The species level discrimination rate for three barcodes and their combinations using three different methods. BM/BCM: Best Match/Best Close Match; RM: rbcL + matK; RI2: rbcL + ITS2; MI2: matK + ITS2; RMI2: rbcL + matK + ITS2. The results for BM and BCM were identical across all barcodes in this study; only a single set of values is presented.

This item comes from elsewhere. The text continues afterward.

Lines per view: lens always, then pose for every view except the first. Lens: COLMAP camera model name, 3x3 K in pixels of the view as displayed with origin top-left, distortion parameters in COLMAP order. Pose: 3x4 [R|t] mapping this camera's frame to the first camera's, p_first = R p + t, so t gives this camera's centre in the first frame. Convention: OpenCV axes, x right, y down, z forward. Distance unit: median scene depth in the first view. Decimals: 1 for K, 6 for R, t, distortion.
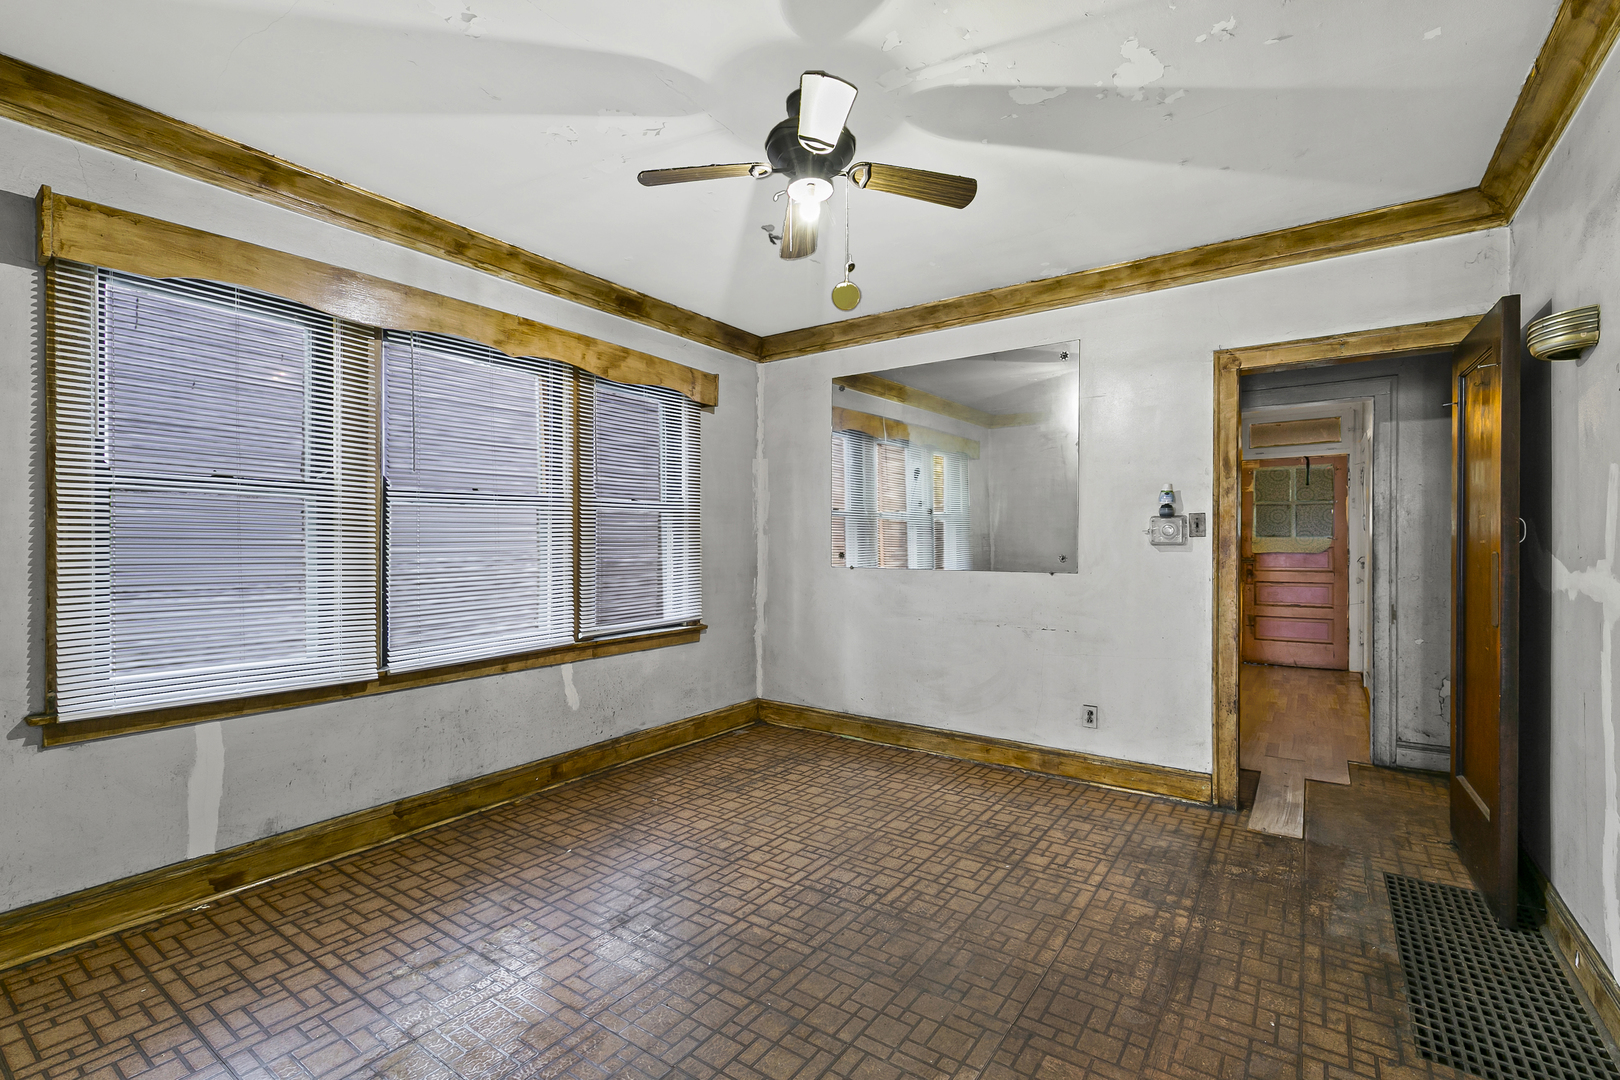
lens RADIAL K [[720.8, 0, 808.1], [0, 720.8, 548.4], [0, 0, 1]] dist [0.003824, 0.000212]
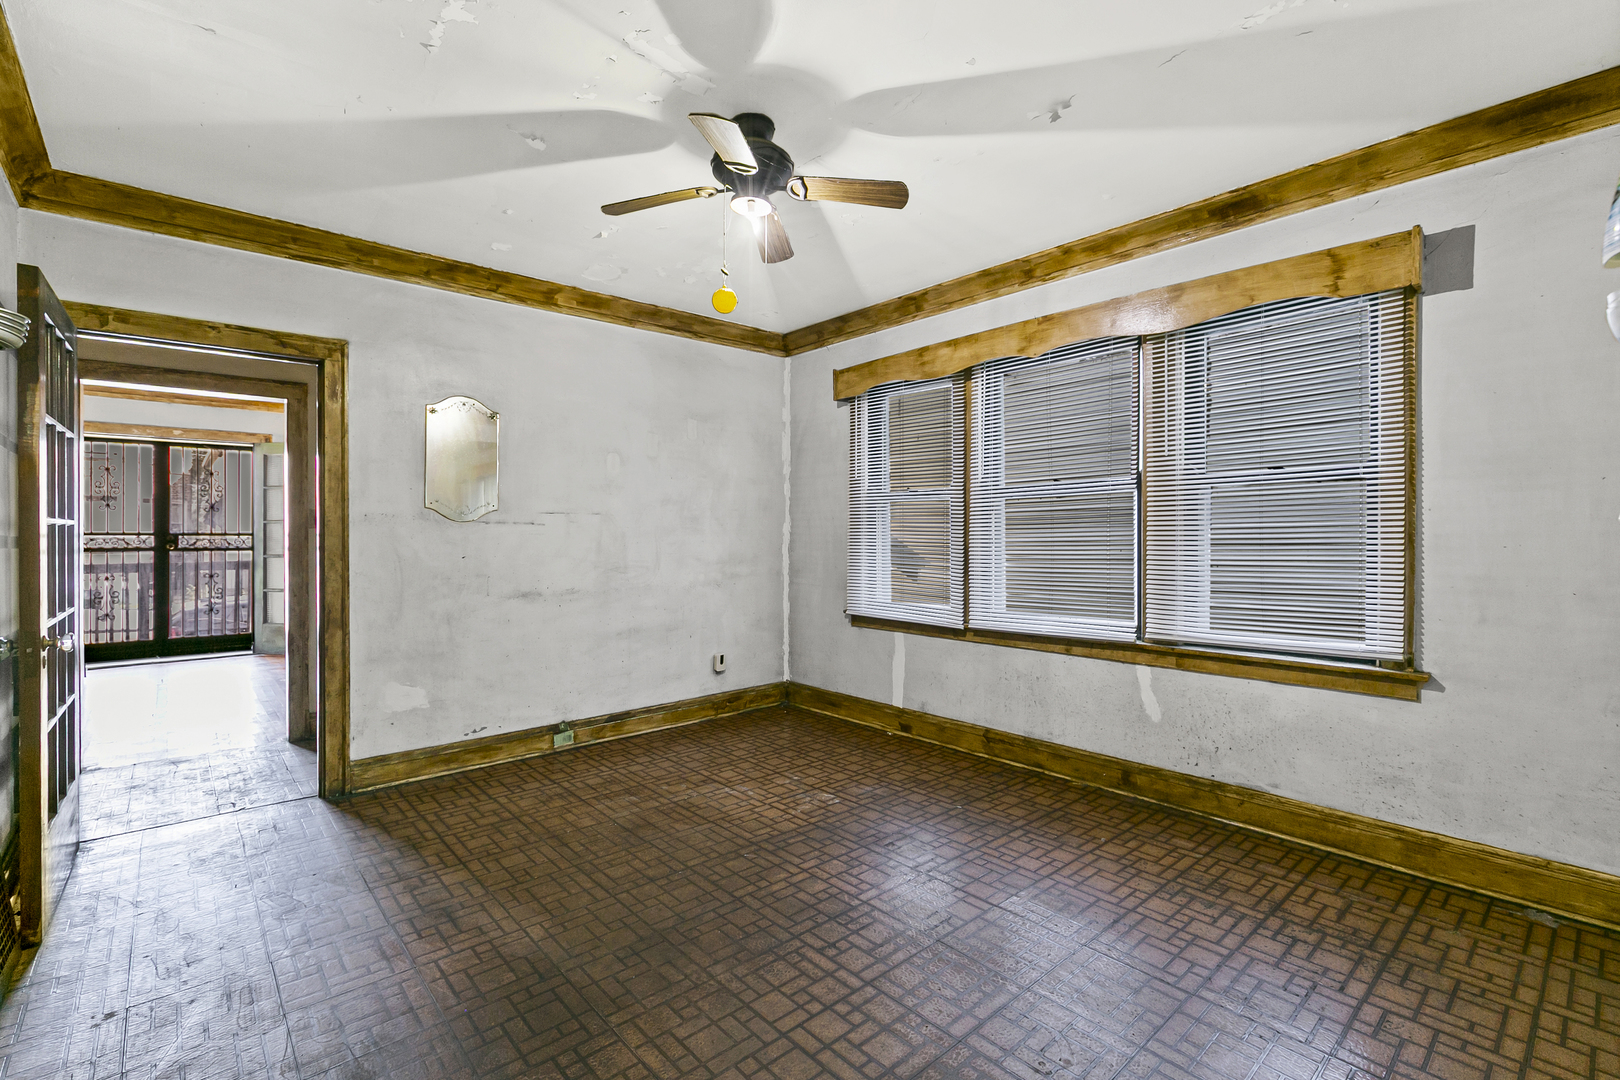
lens RADIAL K [[724.2, 0, 811.9], [0, 724.2, 534.4], [0, 0, 1]] dist [-0.000480, -0.000325]
pose [[-0.226500, 0.005689, -0.973995, 0.711392], [-0.006396, 0.999953, 0.007328, -0.006586], [0.973990, 0.007889, -0.226453, 0.909671]]
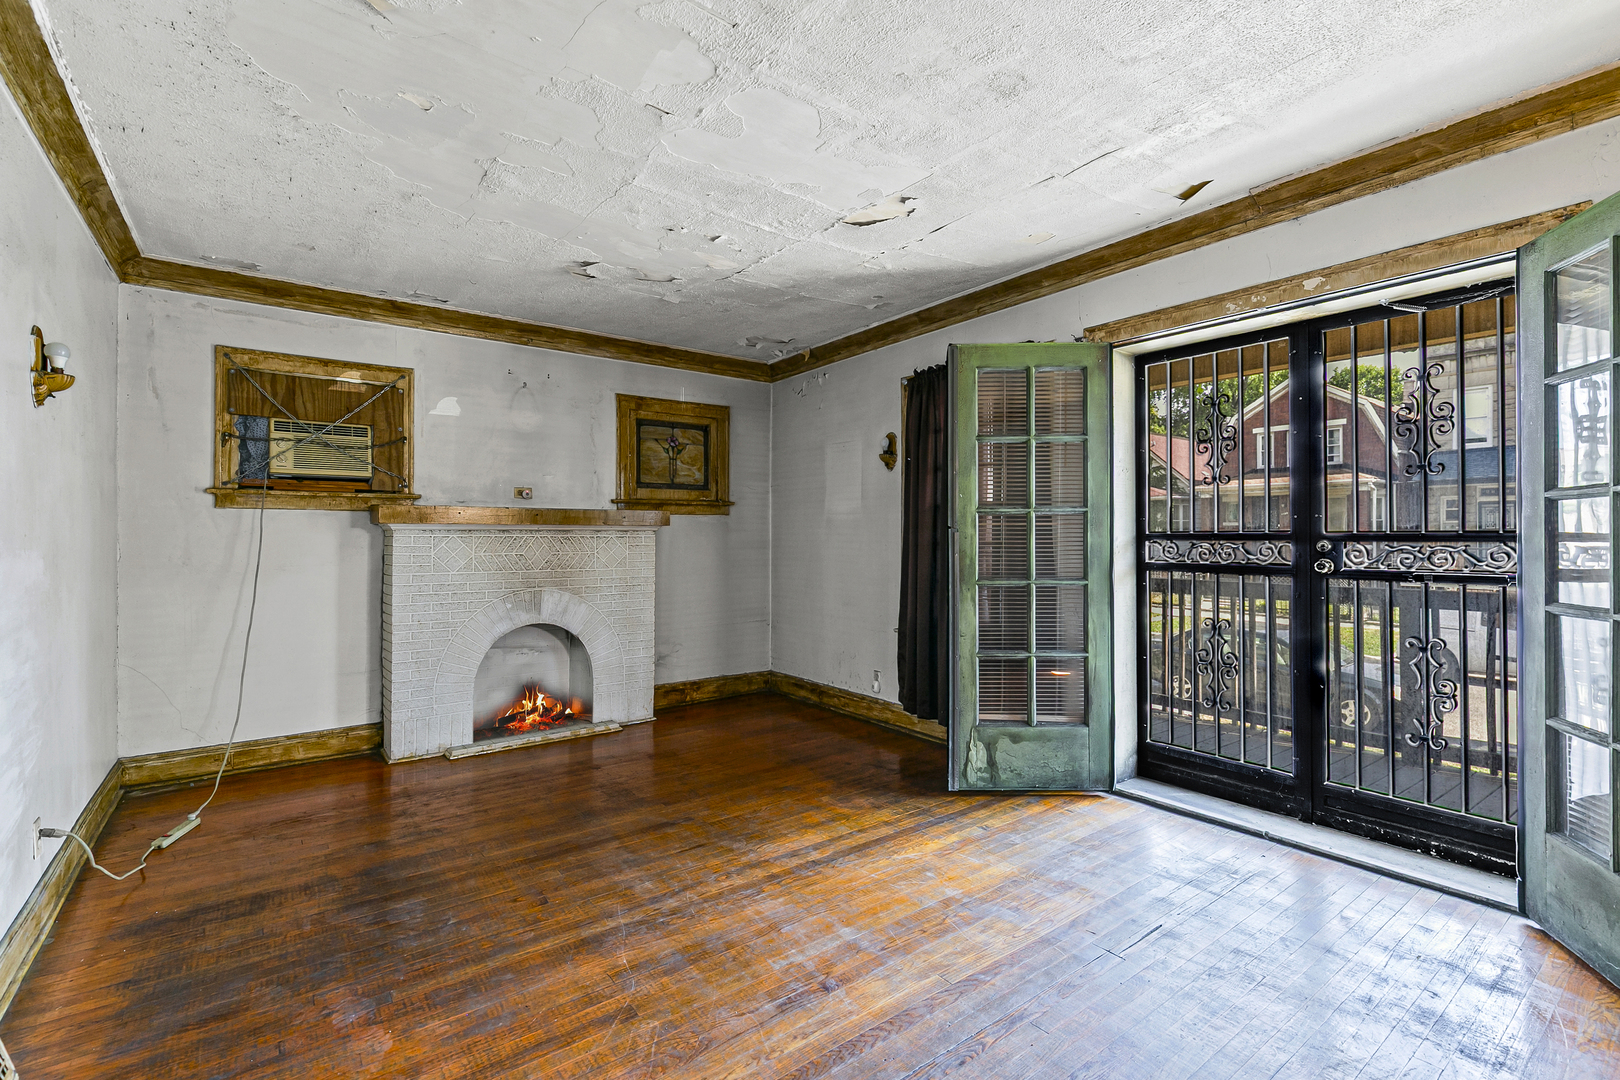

In contrast, rbcL and matK provided lower resolution, with identification rate of 56.2% for rbcL and 63.29% for matK using the BM/BCM method. These results are significantly lower than the 90% successful identification rate reported by Lahaye et al.39 for 1,084 angiosperm species. Using the barcoding gap method, the identification rates of matK and rbcL were 46.9% and 35.72%, respectively, while the tree-based method yielded rates of 31.89% for rbcL and 43.5% for matK. The combination of all two plastid barcodes (matK and rbcL) yielded results that fluctuated around 55%. Similar findings have been reported in recent studies focusing on seed plants40,41,42,43. The combination of rbcL + matK + ITS2 (referred to as RMI2) had the highest species resolution for both the barcoding gap and the tree-based method (Table 3), with rates of 76.83% and 71.63%, respectively. Therefore, combining nuclear (ITS2) and plastid markers (rbcL and matK) remains the most robust strategy, balancing primer universality, species resolution, and broader taxonomic applicability13.

The maximum likelihood (ML) phylogenetic tree was constructed using RMI2, based on 1,399 samples representing 979 species from 505 genera across 148 families and 47 orders (Fig. 4). Of the nodes in the tree, 17.83% exhibited support rates below 50%, while 14.35% displayed moderate support, with values ranging from 50% to 75%. Notably, 67.82% of the nodes had support values exceeding 75%, providing adequate resolution to distinguish most genera and families. However, we found 42 of the 505 genera appeared as non-monophyletic in the tree. In these cases, we cannot completely rule out the possibility of systematic errors (limited phylogenetic signals of barcodes); however, some instances may also be attributed to the inherent complexity of plant group classification. For example, Turpinia and its relatives are readily distinguishable morphologically, but molecular evidence fails to effectively differentiate them44, as demonstrated in this study. There are also some genera, such as Castanopsis, Lithocarpus, and Quercus (Fagaceae), that could not be effectively distinguished by the current DNA barcodes. This is likely due to strong hybridization and introgression events that have occurred among these genera in the past45. The same thing might have happened in Lauraceae as well46. Overall, the creation of a DNA barcode database for the GBA region offers substantial benefits for plant species identification, efficient biodiversity monitoring, and research on plant evolution within the region. We will continue to improve and expand this database to better meet the needs of the local community.

Fig. 4
figure 4

The maximum likelihood (ML) tree using a combination of three barcodes for seed plants of the GBA.